The problem –
Extract every line from the records below verbatim, keeping each field name with its value and in the order given.

Collection entries
******************************

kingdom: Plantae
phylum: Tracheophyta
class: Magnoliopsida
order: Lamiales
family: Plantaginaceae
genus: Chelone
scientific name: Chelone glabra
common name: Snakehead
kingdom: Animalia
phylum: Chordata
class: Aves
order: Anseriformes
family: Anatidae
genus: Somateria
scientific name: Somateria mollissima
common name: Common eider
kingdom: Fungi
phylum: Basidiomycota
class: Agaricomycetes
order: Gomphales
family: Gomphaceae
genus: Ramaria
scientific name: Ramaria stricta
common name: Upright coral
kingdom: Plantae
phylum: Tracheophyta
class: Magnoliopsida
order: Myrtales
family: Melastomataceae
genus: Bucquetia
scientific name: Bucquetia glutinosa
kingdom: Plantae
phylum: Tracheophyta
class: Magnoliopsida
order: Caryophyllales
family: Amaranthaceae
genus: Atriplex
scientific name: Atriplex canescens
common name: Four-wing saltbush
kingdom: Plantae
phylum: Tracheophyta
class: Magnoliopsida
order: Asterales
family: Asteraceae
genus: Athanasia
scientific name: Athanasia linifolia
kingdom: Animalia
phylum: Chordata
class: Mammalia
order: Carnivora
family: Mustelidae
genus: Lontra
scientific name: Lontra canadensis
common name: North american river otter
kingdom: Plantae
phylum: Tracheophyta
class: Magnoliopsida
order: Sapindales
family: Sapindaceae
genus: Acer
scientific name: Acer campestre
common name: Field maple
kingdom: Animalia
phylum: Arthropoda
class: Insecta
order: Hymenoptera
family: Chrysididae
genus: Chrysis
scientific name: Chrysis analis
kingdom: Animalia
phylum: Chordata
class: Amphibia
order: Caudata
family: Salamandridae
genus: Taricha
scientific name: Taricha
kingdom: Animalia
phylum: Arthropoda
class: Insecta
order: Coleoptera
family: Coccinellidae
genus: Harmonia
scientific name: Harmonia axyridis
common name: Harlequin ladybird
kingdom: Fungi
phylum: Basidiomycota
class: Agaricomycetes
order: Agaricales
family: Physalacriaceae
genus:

******************************

Output of the task –
kingdom: Plantae
phylum: Tracheophyta
class: Magnoliopsida
order: Lamiales
family: Plantaginaceae
genus: Chelone
scientific name: Chelone glabra
common name: Snakehead
kingdom: Animalia
phylum: Chordata
class: Aves
order: Anseriformes
family: Anatidae
genus: Somateria
scientific name: Somateria mollissima
common name: Common eider
kingdom: Fungi
phylum: Basidiomycota
class: Agaricomycetes
order: Gomphales
family: Gomphaceae
genus: Ramaria
scientific name: Ramaria stricta
common name: Upright coral
kingdom: Plantae
phylum: Tracheophyta
class: Magnoliopsida
order: Myrtales
family: Melastomataceae
genus: Bucquetia
scientific name: Bucquetia glutinosa
kingdom: Plantae
phylum: Tracheophyta
class: Magnoliopsida
order: Caryophyllales
family: Amaranthaceae
genus: Atriplex
scientific name: Atriplex canescens
common name: Four-wing saltbush
kingdom: Plantae
phylum: Tracheophyta
class: Magnoliopsida
order: Asterales
family: Asteraceae
genus: Athanasia
scientific name: Athanasia linifolia
kingdom: Animalia
phylum: Chordata
class: Mammalia
order: Carnivora
family: Mustelidae
genus: Lontra
scientific name: Lontra canadensis
common name: North american river otter
kingdom: Plantae
phylum: Tracheophyta
class: Magnoliopsida
order: Sapindales
family: Sapindaceae
genus: Acer
scientific name: Acer campestre
common name: Field maple
kingdom: Animalia
phylum: Arthropoda
class: Insecta
order: Hymenoptera
family: Chrysididae
genus: Chrysis
scientific name: Chrysis analis
kingdom: Animalia
phylum: Chordata
class: Amphibia
order: Caudata
family: Salamandridae
genus: Taricha
scientific name: Taricha
kingdom: Animalia
phylum: Arthropoda
class: Insecta
order: Coleoptera
family: Coccinellidae
genus: Harmonia
scientific name: Harmonia axyridis
common name: Harlequin ladybird
kingdom: Fungi
phylum: Basidiomycota
class: Agaricomycetes
order: Agaricales
family: Physalacriaceae
genus:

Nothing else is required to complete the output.